Turns the given generator into an infinite stream of random values generated with it.

seed is the seed used to get the initial random value and start the infinite sequence.

If you don’t care about the initial seed and reproducibility is not your goal, you can use to_random_iterator which works like this function and randomly picks the initial seed.

pub fn to_random_iterator(from generator: Generator(a)) -> Iterator(
  a,
)

Turns the given generator into an infinite stream of random values generated with it.

The initial seed is chosen randomly so you won’t have control over which values are generated and may get different results each time you call this function.

If you want to have control over the initial seed used to get the infinite sequence of values, you can use to_iterator.

pub fn try_uniform(options: List(a)) -> Result(Generator(a), Nil)

This function works exactly like uniform but will return an Error(Nil) if the provided argument is an empty list since the generator wouldn’t be able to produce any value in that case.

It generates values from the given list with equal probability.

Examples

random.try_uniform([])
// -> Error(Nil)

For example if you consider the following type definition to model color:

type Color {
  Red
  Green
  Blue
}

This call of try_uniform will produce a generator wrapped in an Ok:

let assert Ok(color_1) = random.try_uniform([Red, Green, Blue])
let color_2 = random.uniform(Red, [Green, Blue])

The generators color_1 and color_2 will behave exactly the same.

pub fn try_weighted(options: List(#(Float, a))) -> Result(
  Generator(a),
  Nil,
)

This function works exactly like weighted but will return an Error(Nil) if the provided argument is an empty list since the generator wouldn’t be able to produce any value in that case.

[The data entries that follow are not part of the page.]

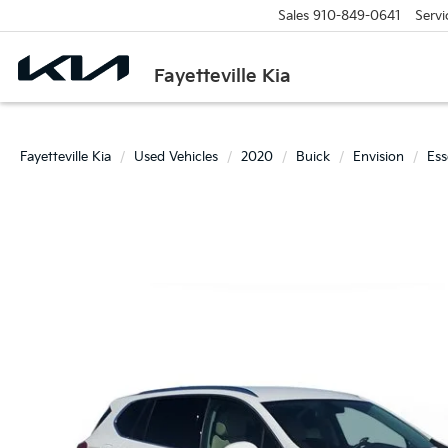
Sales
910-849-0641
Servi
Fayetteville Kia
Fayetteville Kia
Used Vehicles
2020
Buick
Envision
Ess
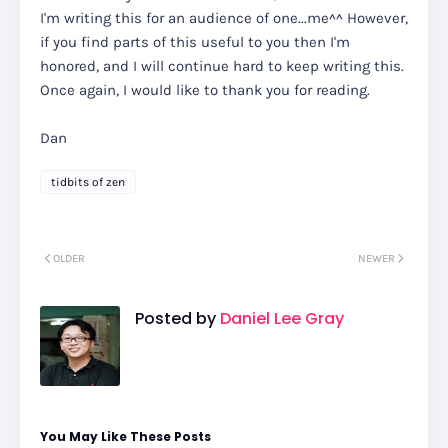
I'm writing this for an audience of one...me^^ However,
if you find parts of this useful to you then I'm
honored, and I will continue hard to keep writing this.
Once again, I would like to thank you for reading.
Dan
tidbits of zen
OLDER
NEWER
Posted by
Daniel Lee Gray
You May Like These Posts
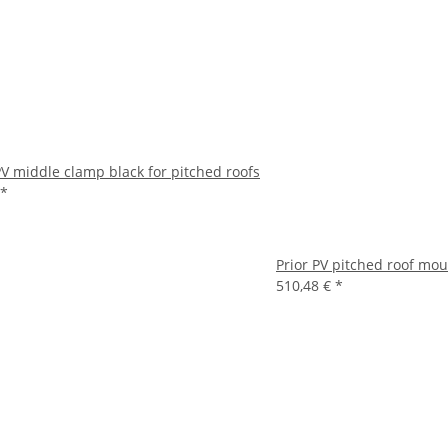
PV middle clamp black for pitched roofs
*
Prior PV pitched roof mou
510,48 €
*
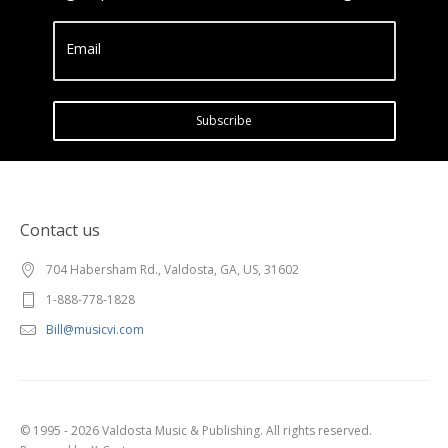
Email
Subscribe
Contact us
704 Habersham Rd., Valdosta, GA, US, 31602
1-888-778-1828
Bill@musicvi.com
© 1995 - 2026 Valdosta Music & Publishing. All rights reserved.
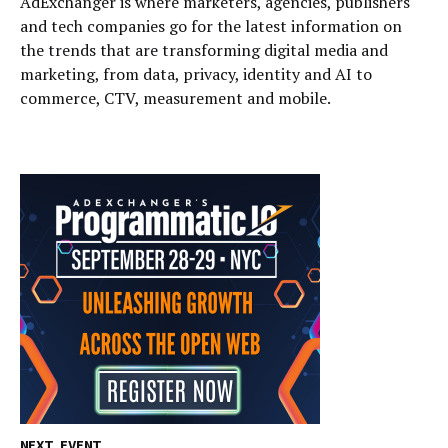
AdExchanger is where marketers, agencies, publishers
and tech companies go for the latest information on
the trends that are transforming digital media and
marketing, from data, privacy, identity and AI to
commerce, CTV, measurement and mobile.
NEXT EVENT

It generates values from the given list with a weighted probability.

Examples

random.try_weighted([])
// -> Error(Nil)

For example if you consider the following type definition to model color:

type CoinFlip {
  Heads
  Tails
}

This call of try_weighted will produce a generator wrapped in an Ok:

let assert Ok(coin_1) =
  random.try_weighted([#(0.75, Heads), #(0.25, Tails)])
let coin_2 = random.uniform(#(0.75, Heads), [#(0.25, Tails)])

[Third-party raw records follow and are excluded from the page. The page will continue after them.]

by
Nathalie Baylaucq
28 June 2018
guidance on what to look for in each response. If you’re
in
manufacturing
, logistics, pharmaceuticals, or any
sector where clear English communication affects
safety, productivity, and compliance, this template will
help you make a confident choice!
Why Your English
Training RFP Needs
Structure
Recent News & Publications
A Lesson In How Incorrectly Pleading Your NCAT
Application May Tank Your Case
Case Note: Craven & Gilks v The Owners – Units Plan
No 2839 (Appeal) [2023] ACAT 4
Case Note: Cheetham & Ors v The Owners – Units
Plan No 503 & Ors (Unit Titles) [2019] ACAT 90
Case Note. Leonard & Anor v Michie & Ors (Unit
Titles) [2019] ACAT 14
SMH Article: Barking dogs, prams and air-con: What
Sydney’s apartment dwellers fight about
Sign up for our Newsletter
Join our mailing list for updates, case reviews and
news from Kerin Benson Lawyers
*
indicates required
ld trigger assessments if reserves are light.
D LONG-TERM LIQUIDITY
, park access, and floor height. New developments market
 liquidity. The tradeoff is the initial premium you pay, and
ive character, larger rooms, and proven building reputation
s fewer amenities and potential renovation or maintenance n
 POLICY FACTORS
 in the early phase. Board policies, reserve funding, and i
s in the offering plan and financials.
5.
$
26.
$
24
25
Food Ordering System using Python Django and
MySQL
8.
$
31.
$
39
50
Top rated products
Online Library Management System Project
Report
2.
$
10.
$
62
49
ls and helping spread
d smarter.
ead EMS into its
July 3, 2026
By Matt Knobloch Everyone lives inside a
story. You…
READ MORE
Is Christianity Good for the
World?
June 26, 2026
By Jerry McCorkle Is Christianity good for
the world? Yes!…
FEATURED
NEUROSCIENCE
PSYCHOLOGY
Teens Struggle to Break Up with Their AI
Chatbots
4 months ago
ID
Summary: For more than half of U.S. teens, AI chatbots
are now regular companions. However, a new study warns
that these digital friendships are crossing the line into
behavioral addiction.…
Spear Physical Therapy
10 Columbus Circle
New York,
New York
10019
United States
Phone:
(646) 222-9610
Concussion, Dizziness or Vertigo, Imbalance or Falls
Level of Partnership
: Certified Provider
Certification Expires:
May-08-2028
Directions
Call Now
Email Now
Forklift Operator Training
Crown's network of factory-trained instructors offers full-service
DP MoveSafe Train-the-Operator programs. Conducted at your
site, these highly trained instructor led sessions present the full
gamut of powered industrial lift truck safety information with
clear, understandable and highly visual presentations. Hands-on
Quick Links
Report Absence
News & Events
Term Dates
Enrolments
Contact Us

The generators coin_1 and coin_2 will behave exactly the same.

pub fn uniform(first: a, others: List(a)) -> Generator(a)

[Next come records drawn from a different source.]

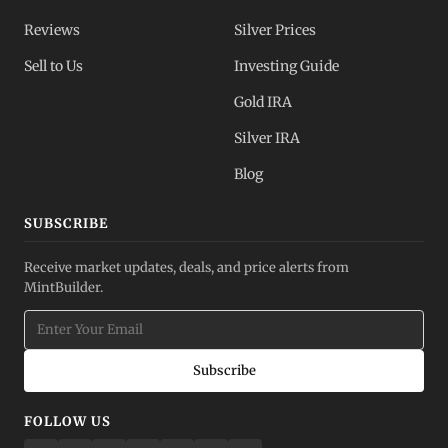
Reviews
Silver Prices
Sell to Us
Investing Guide
Gold IRA
Silver IRA
Blog
SUBSCRIBE
Receive market updates, deals, and price alerts from
MintBuilder.
Subscribe
FOLLOW US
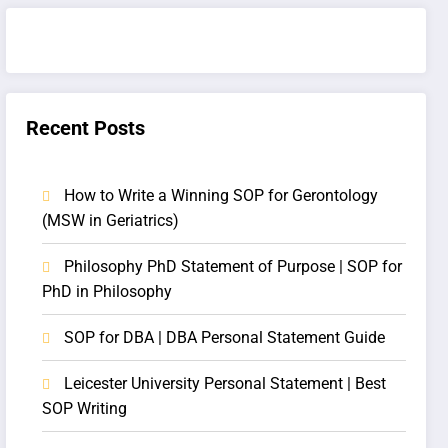
Recent Posts
How to Write a Winning SOP for Gerontology
(MSW in Geriatrics)
Philosophy PhD Statement of Purpose | SOP for
PhD in Philosophy
SOP for DBA | DBA Personal Statement Guide
Leicester University Personal Statement | Best
SOP Writing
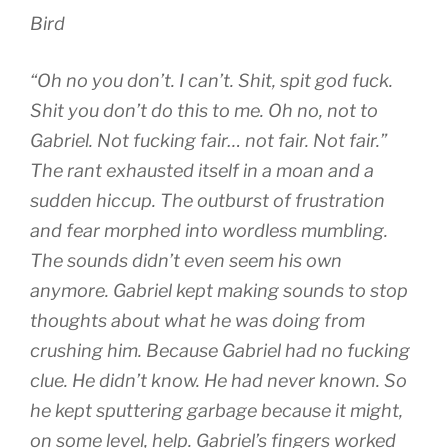
Bird
“Oh no you don’t. I can’t. Shit, spit god fuck.
Shit you don’t do this to me. Oh no, not to
Gabriel. Not fucking fair… not fair. Not fair.”
The rant exhausted itself in a moan and a
sudden hiccup. The outburst of frustration
and fear morphed into wordless mumbling.
The sounds didn’t even seem his own
anymore. Gabriel kept making sounds to stop
thoughts about what he was doing from
crushing him. Because Gabriel had no fucking
clue. He didn’t know. He had never known. So
he kept sputtering garbage because it might,
on some level, help. Gabriel’s fingers worked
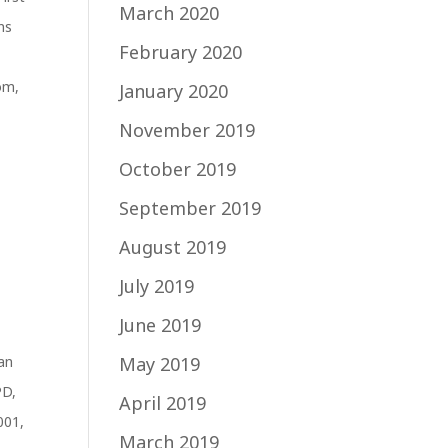
March 2020
ns
February 2020
com
,
January 2020
November 2019
October 2019
September 2019
August 2019
July 2019
June 2019
an
May 2019
PD
,
April 2019
001
,
March 2019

Generates values from the given ones with an equal probability.

This generator can guarantee to produce values since it always takes at least one item (as its first argument); if it were to accept just a list of options, it could be called like this:

uniform([])

In which case it would be impossible to actually produce any value: none was provided!

Examples

Given the following type to model colors:

pub type Color {
  Red
  Green
  Blue
}

You could write a generator that returns each color with an equal probability (~33%) each color like this:

let color = random.uniform(Red, [Green, Blue])
pub fn weighted(first: #(Float, a), others: List(#(Float, a))) -> Generator(
  a,
)

Generates values from the given ones with a weighted probability.

This generator can guarantee to produce values since it always takes at least one item (as its first argument); if it were to accept just a list of options, it could be called like this:

weighted([])

In which case it would be impossible to actually produce any value: none was provided!

Examples

Given the following type to model the outcome of a coin flip:

pub type CoinFlip {
  Heads
  Tails
}

You could write a generator for a loaded coin that lands on head 75% of the times like this:

let loaded_coin = random.weighted(#(Heads, 0.75), [#(Tails, 0.25)])

In this example the weights add up to 1, but you could use any number: the weights get added up to a total and the probability of each option is its weight / total.